Integrato il reato di sostituzione di persona e non la tentata bigamia per l'uomo sposato che si spaccia per scapolo

di Marina Crisafi - Linea dura della Cassazione contro quei mariti che si spacciano per scapoli per conquistare fidanzate ignare del fatto che a casa li attendono invece moglie e figli. Una simile condotta per gli Ermellini integra il reato di sostituzione di persona piuttosto che la tentata bigamia. Su questo assunto, infatti, i giudici della quinta sezione penale della Suprema Corte (sentenza n. 34800/2016 depositata ieri e qui sotto allegata), non hanno mostrato nessuna indulgenza nei confronti di un uomo che, per conquistare una nuova fiamma, le aveva detto di essere divorziato ed aveva persino creato un falso attestato sul proprio stato di divorziato e sull'annullamento del precedente matrimonio.

La fidanzata ignara insiste allora per trascinarlo all'altare e lui, per evitare scenate ma senza alcuna intenzione di pronunciare un secondo sì, acconsente persino a seguire il corso prematrimoniale. Ma le bugie hanno le gambe corte e la donna, che nel frattempo era in attesa di un figlio dall'uomo, insospettita dai continui rinvii della presentazione dei suoceri e dal fatto che le carte per le nozze tardavano ad arrivare, lo pedina beccandolo mentre usciva dalla casa dove conviveva insieme alla vera moglie e ai figli!

L'uomo finisce così davanti ai giudici per tentata bigamia (oltre che per falso in atti pubblici), ma i fatti vengono riqualificati ritenendo configurabile la fattispecie di sostituzione di persona ex art. 494 del codice penale. E sul punto, anche piazza Cavour non ha dubbi, rigettando la tesi difensiva che sosteneva mancasse il vantaggio previsto dalla norma incriminatrice.

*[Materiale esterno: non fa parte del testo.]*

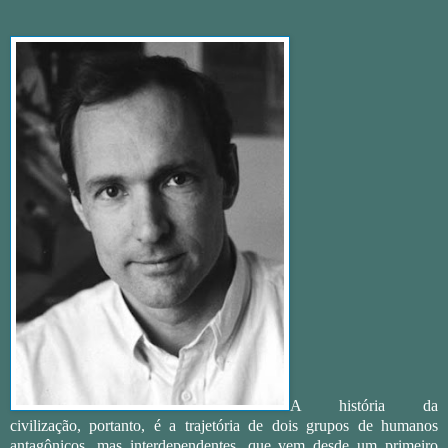
A história da
civilização, portanto, é a trajetória de dois grupos de humanos
antagônicos, mas interdependentes, que vem desde um primeiro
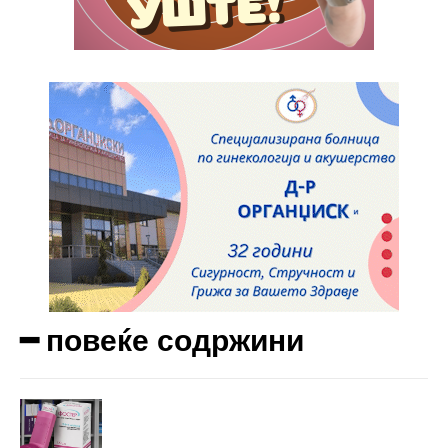
Etiam est nibh, lobortis sit
Praesent euismod ac
Ut mollis pellentesque tortor
Nullam eu erat condimentum
Donec quis est ac felis
Orci varius natoque dolor
Yearly pricing
Monthly pricing
━ повеќе содржини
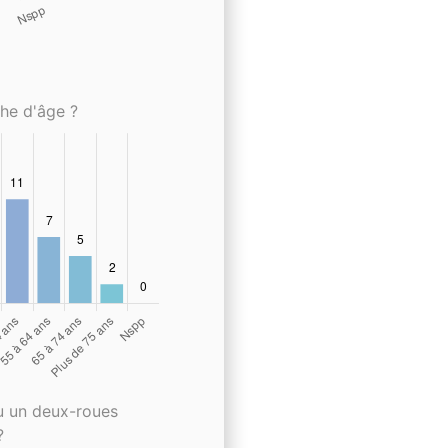
che d'âge ?
u un deux-roues
?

Per la S.C., infatti, "il delitto di sostituzione di persona appartiene al novero dei delitti contro la fede pubblica ma ha natura plurioffensiva, in quanto tutela anche gli interessi del soggetto privato nella cui sfera giuridica l'atto (nel caso l'attribuzione del falso stato) sia destinato ad incidere concretamente". E la nozione di vantaggio, come dimostra l'evoluzione della giurisprudenza, va ben oltre il mero concetto di utilità economica essendo interpretata "in termini piuttosto ampi, ricomprendendo qualunque forma di vantaggio, anche lecito e di natura non patrimoniale". Così, si è ritenuto, afferma la Corte, citando i vari esempi, integrato il reato nella condotta di chi crea un falso profilo sui social network usando l'identità di un altro soggetto al solo fine di avere più contatti (cfr. Cass. n. 25774/2014), e ancora di colui che si attribuisce un falso nome per corrispondere con soggetti che altrimenti non gli avrebbero concesso la loro amicizia (cfr. Cass. n. 36094/2006).

Per cui, concludono dal Palazzaccio, "non si vede per quale motivo possa essere escluso dalla nozione di vantaggio l'avere instaurato o comunque mantenuto per un apprezzabile lasso di tempo una relazione affettiva e di convivenza". Il dolo era rintracciabile, dunque, nella menzogna dell'uomo sul suo stato finalizzata a mantenere una relazione affettiva altrimenti impossibile.